10 INNINGS Yankees 4 Twins 3 MINNEAPOLIS – Laying in the Metrodome’s dirt surrounding second base, Chuck Knoblauch had no way of knowing how severe the damage to his lower left leg was. Writhing in pain, the only thing Knoblauch ruled out was a broken tibia. Everything else was still a dark possibility.
“I broke my leg in high school and the leg was as hard as concrete but this time that didn’t happen,” Knoblauch said.
The damage inflicted on Knoblauch by a Corey Koskie roll block was immediately diagnosed as a badly bruised lower left leg after two X-rays revealed no broken bones. The second set of pictures were required after it was believed a chip on the ankle turned up but that wasn’t the case.
Watching Knoblauch dress and move to the team charter with a heavy limp, the Yankees exhaled after a taking a pulsating, 4-3 win over the Twins in 10 innings that upped their record to 18-9 and took some of the sting out of a 6-4 road trip on which they didn’t play well.
Today, the AL East leaders will find out more after Knoblauch is examined by Dr. Stuart Hershon, the team physician.
“The knee is fine and the ankle is fine, essentially he is OK,” trainer Gene Monahan said of Knoblauch who was injured when he tried to turn an eighth-inning double play with the bases loaded that was impossible to get because the ball wasn’t hit hard enough. “They have ruled out fracture and ligament damage here.”
If today’s test – which will likely include an MRI – confirms yesterday’s diagnosis, it will allow Knoblauch to avoid the DL.
Koskie, a 26-year-old former college hockey player turned infielder with 27 games of big league experience, not only crushed Knoblauch with a body roll, he cost the Twins a chance to take a 4-3 lead in the eighth when he was called out for interference by second base umpire Jim Joyce. So, instead of having runners at first and third and leading, 4-3, with two outs, the Twins went to the ninth tied, 3-3.

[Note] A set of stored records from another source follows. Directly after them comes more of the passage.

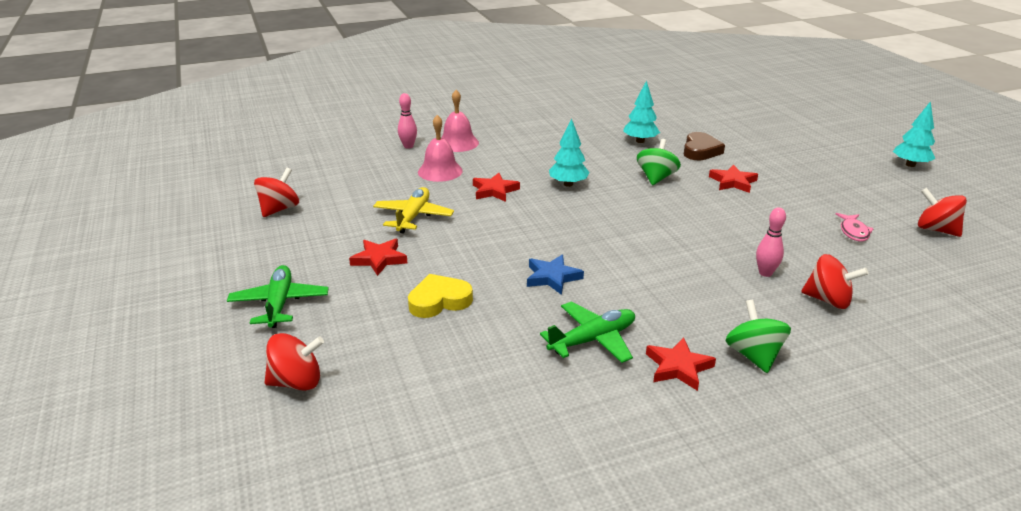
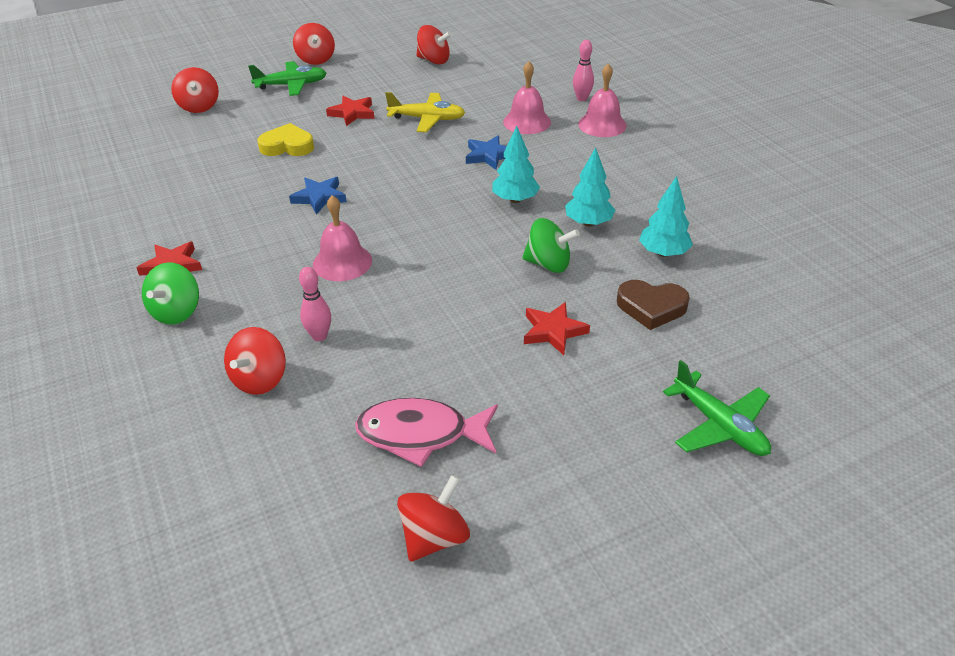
camera: 85 degrees right, 10 degrees up
yellow heart [408,274,473,318] -> yellow heart turned 60 degrees counterclockwise [257,123,314,156]
red star [473,173,520,202] -> blue star [466,135,507,170]
green plane [540,302,635,363] -> green plane moved to [663,360,771,456]
green spinning top [726,300,791,373] -> green spinning top turned 120 degrees clockwise [142,262,199,325]
pink fish [836,213,874,242] -> pink fish [355,398,498,467], size x1.81
turquoise tree [893,101,935,167] -> turquoise tree moved to [565,147,615,227]
none -> red spinning top [293,23,335,65]
none -> pink bell [313,195,372,281]

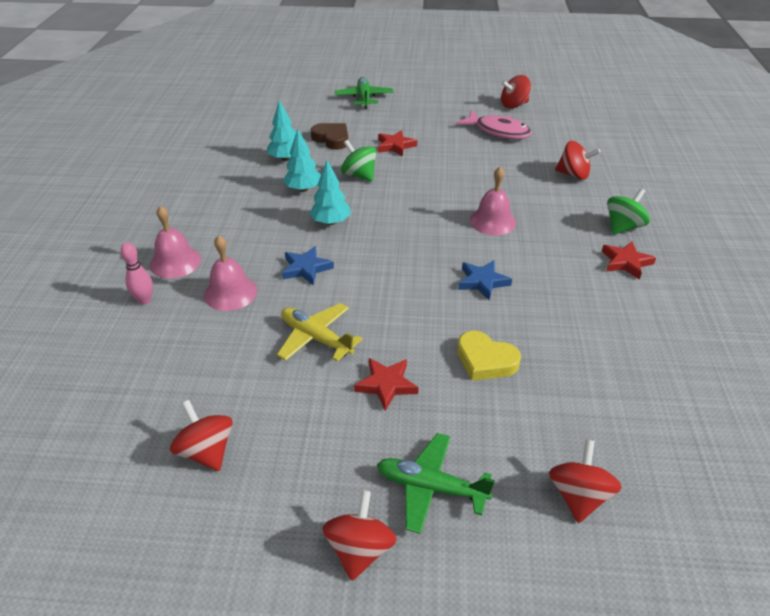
camera: 150 degrees left, 0 degrees up
red spinning top [224,327,286,395] -> red spinning top turned 60 degrees clockwise [555,141,601,180]
pink bowling pin [299,267,331,341] -> none

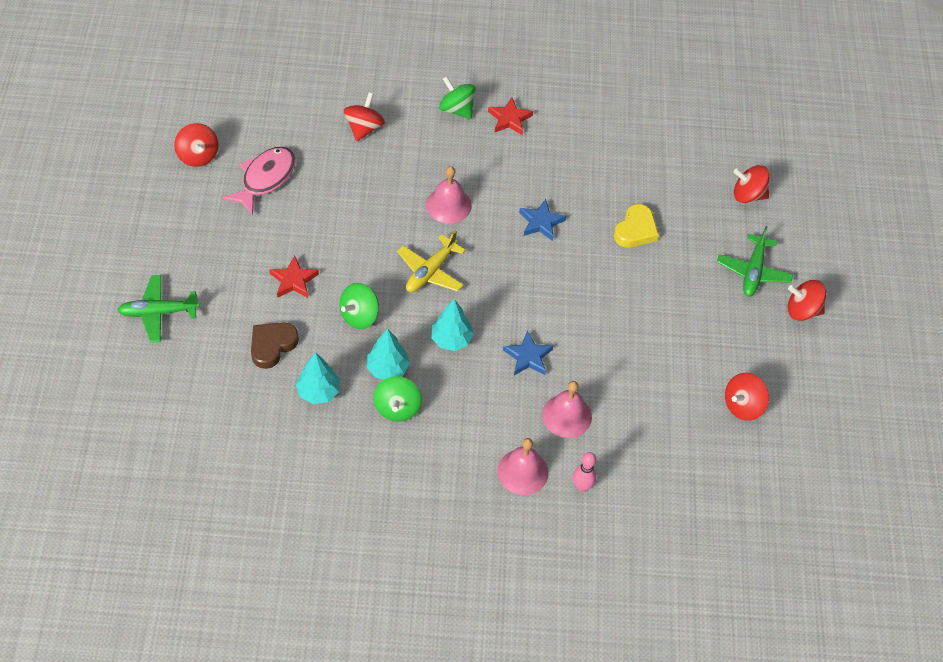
camera: 95 degrees left, 15 degrees up
yellow plane [277,303,362,361] -> yellow plane moved to [397,230,466,292]
red star [354,358,419,411] -> none
none -> green spinning top [373,376,422,421]

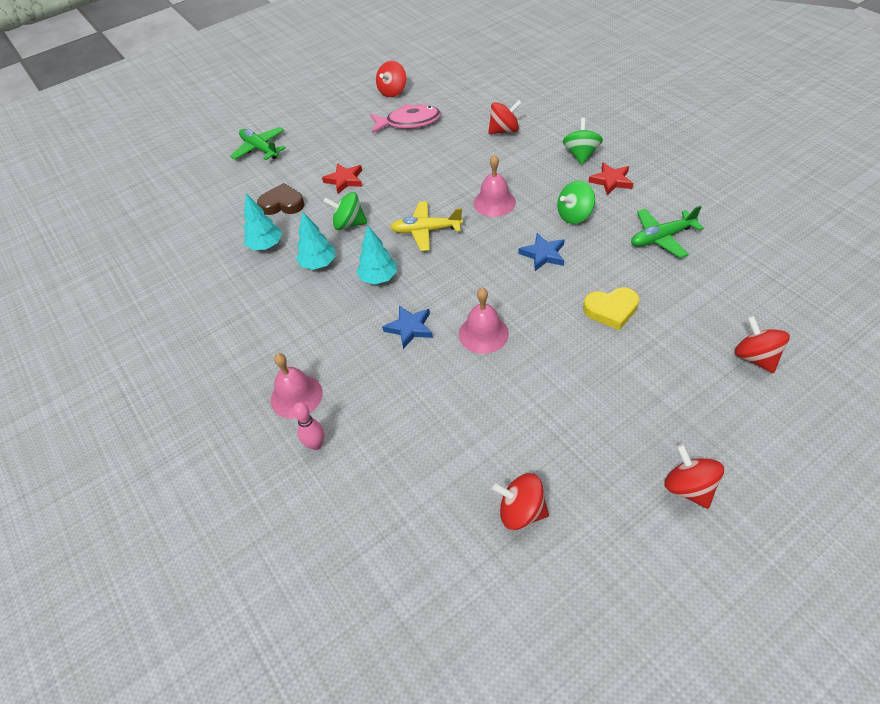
camera: 60 degrees right, 5 degrees down
green spinning top [373,376,422,421] -> green spinning top moved to [557,181,595,224]
pink bell [542,381,592,438] -> pink bell moved to [459,288,509,354]
green plane [717,226,793,296] -> green plane moved to [631,205,704,258]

“He didn’t slide,” Joyce said. “There was no intent to go to second base and just try to break up the double play. He didn’t slide and he has to slide.”
David Cone was the only Yankee to question Koskie’s intent, saying he should have known he could have ended Knoblauch’s career. Everybody else was forgiving.
“There was no intent to try and hurt,” said Scott Brosius, who went 3-for-5 with a homer and delivered the game-tying run in the eighth with a booming triple to the gap in right-center off Rick Aguilera that scored pinch-runner Ricky Ledee from first.
“It wasn’t a good common-sense play because we wouldn’t have turned two on it. It wound up hurting [Knoblauch] and costing them the ballgame.”
Ledee, who didn’t start in left field thanks to an 0-for-11 slide, delivered the game-winning hit in the top of the 10th when he took an Aguilera fastball the other way to left for a single that scored Bernie Williams from third. Ledee was hitting in Chili Davis’ spot after running for Davis in the eighth.
Mariano Rivera recorded the final three outs for his ninth save in 10 chances. Jason Grimsley, who relieved David Cone with one out and the bases loaded in the eighth and got Ron Coomer to hit a ground ball to Derek Jeter that started the controversial double play, was the winner and improved to 3-0 with 12/3 innings of scoreless work.
“I was just trying to be aggressive and I didn’t want them to turn the double play,” said Koskie, who chatted briefly with Knoblauch before the previous two games and was a spring training teammate of Knoblauch’s in 1997.
“I was aimed on him and didn’t know how close I was to the bag. I got caught up in the intensity of the game. I feel terrible for what happened. I saw Chuck on the ground and I said, ‘Are you all right, Knobby? Are you all right?'”
Knoblauch, who missed Wednesday night’s game with a bruised left foot, wasn’t going to search the universe for a clip of the play. If he saw it, fine. But he wasn’t anxious to look at a play many of his teammates called ugly and one he only knows he got drilled on.
“I am sure he was just trying to play the game hard,” Knoblauch said of Koskie, who made an attempt to see Knoblauch in the Yankees’ clubhouse but arrived before Knoblauch returned from the hospital.
Not sure of what the medical term was for the injury, Knoblauch only knew it hurt.
“It’s definitely throbbing,” Knoblauch said. “Once they found out there were no fractures, Gino said to walk on it to get movement in it but there is definitely a good amount of pain.”